The Heart and Soul of the Matter

“The mind is the last part of yourself to listen to. It thinks of everything you can lose. The heart thinks of everything you can give, and the soul thinks of everything you are.” Neale Donald Walsch

We all have that voice inside of us that we tend to ignore on a regular basis. I ‘know’ when I have done something I shouldn’t have done, that it goes against who I am trying to be, but I still do it.  Why? Because I think that if I don’t, I’ll be missing out on something or I can ‘get’ something by doing it. My mind is analytical and it looks for things to flow logically, it looks for patterns, it looks for cost-benefits. If my mind says I should do it, then I often do, regardless of what my heart and soul might say. I know this is true because most often I would give into the temptation of my addiction even when, at the time,  I was completely clean and sober. I wasn’t considering the negative consequences of taking a substance. I was allowing my mind focus on what I might miss out on rather than what probably would happen.
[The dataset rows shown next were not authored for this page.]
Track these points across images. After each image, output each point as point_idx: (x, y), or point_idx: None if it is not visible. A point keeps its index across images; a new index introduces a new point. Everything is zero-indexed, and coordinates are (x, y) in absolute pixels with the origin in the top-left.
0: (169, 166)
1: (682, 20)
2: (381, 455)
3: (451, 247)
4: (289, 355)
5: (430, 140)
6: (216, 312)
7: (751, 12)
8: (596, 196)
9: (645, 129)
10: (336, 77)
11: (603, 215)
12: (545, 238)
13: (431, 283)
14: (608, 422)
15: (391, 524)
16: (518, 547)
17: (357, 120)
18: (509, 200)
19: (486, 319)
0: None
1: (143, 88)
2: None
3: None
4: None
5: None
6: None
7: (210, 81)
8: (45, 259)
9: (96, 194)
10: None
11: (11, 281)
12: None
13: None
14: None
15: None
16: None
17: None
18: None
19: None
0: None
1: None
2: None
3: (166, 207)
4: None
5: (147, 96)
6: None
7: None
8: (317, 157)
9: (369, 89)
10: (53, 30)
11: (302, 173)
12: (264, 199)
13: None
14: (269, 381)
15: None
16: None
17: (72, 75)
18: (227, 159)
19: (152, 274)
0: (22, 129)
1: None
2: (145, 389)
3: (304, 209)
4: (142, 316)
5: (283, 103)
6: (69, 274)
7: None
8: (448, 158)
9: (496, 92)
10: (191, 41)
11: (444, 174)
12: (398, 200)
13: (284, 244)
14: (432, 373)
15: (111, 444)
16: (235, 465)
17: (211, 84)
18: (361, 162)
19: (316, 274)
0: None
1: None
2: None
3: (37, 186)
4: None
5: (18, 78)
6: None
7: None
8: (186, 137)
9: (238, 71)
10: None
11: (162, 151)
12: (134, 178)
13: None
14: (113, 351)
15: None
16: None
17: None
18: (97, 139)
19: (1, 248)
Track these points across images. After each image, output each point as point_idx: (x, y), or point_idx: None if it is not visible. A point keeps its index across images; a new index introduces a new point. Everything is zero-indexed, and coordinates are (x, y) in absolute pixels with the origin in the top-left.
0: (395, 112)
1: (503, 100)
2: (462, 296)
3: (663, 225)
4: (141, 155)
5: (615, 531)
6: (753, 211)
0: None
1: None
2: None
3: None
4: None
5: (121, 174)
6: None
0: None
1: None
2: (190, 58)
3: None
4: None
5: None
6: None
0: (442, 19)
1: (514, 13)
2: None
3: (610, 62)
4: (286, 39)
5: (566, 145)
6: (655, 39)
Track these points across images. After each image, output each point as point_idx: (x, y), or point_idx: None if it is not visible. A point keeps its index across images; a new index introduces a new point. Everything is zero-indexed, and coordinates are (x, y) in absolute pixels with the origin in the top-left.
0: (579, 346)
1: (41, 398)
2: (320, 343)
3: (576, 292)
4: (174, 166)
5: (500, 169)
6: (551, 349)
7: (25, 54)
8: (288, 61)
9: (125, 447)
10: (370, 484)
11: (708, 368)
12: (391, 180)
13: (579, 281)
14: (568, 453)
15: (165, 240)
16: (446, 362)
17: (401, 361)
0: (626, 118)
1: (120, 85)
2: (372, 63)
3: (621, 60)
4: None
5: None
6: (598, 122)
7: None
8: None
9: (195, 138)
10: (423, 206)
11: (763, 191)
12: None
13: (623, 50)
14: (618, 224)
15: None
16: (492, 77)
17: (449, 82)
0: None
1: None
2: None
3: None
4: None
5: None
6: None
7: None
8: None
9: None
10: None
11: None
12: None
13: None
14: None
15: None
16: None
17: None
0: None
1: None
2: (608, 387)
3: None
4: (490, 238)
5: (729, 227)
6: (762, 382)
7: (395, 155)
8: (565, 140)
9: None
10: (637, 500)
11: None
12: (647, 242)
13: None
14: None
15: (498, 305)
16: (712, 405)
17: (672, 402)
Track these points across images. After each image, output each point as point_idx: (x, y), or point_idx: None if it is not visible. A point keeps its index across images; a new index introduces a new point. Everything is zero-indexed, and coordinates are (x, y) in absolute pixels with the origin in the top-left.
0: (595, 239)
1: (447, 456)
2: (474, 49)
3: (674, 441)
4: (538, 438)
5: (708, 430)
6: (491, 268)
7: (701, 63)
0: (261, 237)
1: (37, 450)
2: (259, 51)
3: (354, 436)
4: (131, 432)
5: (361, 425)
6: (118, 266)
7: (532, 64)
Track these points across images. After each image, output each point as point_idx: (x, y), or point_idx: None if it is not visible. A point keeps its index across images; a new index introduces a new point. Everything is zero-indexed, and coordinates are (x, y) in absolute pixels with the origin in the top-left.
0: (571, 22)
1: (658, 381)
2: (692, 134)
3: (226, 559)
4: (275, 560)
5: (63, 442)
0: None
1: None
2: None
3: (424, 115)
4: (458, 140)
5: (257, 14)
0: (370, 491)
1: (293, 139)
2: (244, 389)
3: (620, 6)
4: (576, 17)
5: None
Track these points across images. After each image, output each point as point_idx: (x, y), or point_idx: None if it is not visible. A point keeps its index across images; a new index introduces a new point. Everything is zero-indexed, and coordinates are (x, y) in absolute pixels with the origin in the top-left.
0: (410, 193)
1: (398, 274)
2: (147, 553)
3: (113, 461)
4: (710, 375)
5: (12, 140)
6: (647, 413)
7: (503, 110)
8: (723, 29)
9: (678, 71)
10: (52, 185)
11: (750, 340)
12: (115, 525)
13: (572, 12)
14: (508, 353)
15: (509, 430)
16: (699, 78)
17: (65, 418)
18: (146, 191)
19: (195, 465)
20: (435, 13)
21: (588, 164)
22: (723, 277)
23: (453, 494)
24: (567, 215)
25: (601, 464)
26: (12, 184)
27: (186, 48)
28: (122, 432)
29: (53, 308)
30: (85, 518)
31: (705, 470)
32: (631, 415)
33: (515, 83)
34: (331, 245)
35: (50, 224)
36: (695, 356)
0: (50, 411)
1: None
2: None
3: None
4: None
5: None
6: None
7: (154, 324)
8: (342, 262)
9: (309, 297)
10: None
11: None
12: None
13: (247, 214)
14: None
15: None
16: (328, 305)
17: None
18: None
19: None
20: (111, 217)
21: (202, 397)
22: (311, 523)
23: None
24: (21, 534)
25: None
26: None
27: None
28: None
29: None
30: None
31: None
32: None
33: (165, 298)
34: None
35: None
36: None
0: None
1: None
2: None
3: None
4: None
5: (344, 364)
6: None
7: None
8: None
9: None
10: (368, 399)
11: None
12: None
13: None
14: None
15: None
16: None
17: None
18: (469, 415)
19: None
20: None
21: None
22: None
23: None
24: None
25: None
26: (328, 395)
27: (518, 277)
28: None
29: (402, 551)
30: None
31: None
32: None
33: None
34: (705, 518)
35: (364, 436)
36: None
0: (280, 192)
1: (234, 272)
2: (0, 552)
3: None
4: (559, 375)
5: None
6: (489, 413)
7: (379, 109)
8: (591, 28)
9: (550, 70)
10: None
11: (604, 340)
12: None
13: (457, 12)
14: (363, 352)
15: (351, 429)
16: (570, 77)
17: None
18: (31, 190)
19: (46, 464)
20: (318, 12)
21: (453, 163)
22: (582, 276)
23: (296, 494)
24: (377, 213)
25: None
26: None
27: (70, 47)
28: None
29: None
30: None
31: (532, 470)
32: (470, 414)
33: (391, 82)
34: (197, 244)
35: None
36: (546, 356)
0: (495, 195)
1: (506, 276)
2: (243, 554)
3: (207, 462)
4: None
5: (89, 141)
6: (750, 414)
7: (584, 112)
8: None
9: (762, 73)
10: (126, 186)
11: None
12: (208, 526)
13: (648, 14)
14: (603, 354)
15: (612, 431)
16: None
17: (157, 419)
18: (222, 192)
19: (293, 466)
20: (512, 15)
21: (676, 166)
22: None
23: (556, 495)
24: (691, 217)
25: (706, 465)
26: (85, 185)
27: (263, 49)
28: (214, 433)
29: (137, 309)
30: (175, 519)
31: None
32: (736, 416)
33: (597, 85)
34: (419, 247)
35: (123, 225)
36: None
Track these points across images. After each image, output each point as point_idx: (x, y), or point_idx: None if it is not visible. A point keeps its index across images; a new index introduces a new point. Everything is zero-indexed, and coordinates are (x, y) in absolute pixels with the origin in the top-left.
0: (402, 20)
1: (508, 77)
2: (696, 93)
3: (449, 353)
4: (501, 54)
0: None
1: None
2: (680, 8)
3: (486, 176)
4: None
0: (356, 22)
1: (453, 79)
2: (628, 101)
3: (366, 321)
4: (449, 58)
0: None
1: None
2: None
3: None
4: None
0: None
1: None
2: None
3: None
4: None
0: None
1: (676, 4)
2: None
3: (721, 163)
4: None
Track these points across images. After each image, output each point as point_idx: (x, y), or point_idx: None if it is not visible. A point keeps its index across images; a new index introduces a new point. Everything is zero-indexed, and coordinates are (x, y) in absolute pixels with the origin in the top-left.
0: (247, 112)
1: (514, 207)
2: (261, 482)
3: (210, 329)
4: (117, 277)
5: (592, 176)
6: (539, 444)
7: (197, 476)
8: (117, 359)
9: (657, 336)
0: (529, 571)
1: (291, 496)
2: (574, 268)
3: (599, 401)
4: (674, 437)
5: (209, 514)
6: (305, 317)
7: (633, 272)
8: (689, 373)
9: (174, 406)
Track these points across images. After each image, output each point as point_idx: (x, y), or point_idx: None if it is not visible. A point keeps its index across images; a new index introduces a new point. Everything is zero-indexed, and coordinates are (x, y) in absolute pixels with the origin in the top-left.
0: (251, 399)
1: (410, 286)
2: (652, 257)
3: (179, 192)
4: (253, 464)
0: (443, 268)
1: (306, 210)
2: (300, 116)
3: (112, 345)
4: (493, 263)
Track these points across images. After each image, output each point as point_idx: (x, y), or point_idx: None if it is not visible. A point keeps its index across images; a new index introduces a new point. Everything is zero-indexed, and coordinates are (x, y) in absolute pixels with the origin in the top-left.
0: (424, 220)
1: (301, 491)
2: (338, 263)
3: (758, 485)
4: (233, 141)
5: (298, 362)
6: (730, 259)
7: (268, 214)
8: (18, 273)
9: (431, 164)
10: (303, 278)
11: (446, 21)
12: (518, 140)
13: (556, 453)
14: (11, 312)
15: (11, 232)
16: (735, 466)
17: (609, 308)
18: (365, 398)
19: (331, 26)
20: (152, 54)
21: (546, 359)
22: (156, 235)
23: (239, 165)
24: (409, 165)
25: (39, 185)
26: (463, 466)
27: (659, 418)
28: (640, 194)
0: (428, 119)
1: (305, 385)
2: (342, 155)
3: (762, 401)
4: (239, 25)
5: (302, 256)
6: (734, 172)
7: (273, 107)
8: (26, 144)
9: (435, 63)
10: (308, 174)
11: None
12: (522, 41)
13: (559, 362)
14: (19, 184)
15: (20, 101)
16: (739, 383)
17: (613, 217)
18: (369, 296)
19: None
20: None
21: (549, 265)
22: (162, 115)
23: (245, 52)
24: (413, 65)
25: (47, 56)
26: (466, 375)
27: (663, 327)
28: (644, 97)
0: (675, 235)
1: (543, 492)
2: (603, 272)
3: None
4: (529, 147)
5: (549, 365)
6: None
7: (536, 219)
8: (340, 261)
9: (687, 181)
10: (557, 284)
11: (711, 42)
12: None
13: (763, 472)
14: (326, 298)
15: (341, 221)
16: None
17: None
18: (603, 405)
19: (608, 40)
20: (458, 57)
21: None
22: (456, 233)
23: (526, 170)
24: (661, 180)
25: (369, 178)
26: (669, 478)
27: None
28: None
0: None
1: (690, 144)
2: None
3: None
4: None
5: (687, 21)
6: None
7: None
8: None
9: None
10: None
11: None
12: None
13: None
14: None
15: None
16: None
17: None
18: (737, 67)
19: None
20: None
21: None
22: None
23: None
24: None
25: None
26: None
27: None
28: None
That’s probably why I was told that my thinking was no good when I came into recovery. It wasn’t trustworth. My mind could find a logical reason when it wanted to get loaded. E-VE-RY TIME! My addiction was my answer to my problems. That’s what my mind believed and why it won every time, until the last time.

I’m not quite sure why my heart and soul won out in the end. Graveyards, prisons and psych wards are full of those whose souls lost that battle. Call it a moment of clarity, gift of desperation, an open door that for some reason I espied being open and I walked through. I really don’t know why I’m living a life that’s happy, joyous and free and so many of my sisters and brothers are not. I do know that I have received a gift. And I intend to offer this gift to others because I know that by keeping it or trying to hold this gift to myself, I will lose it.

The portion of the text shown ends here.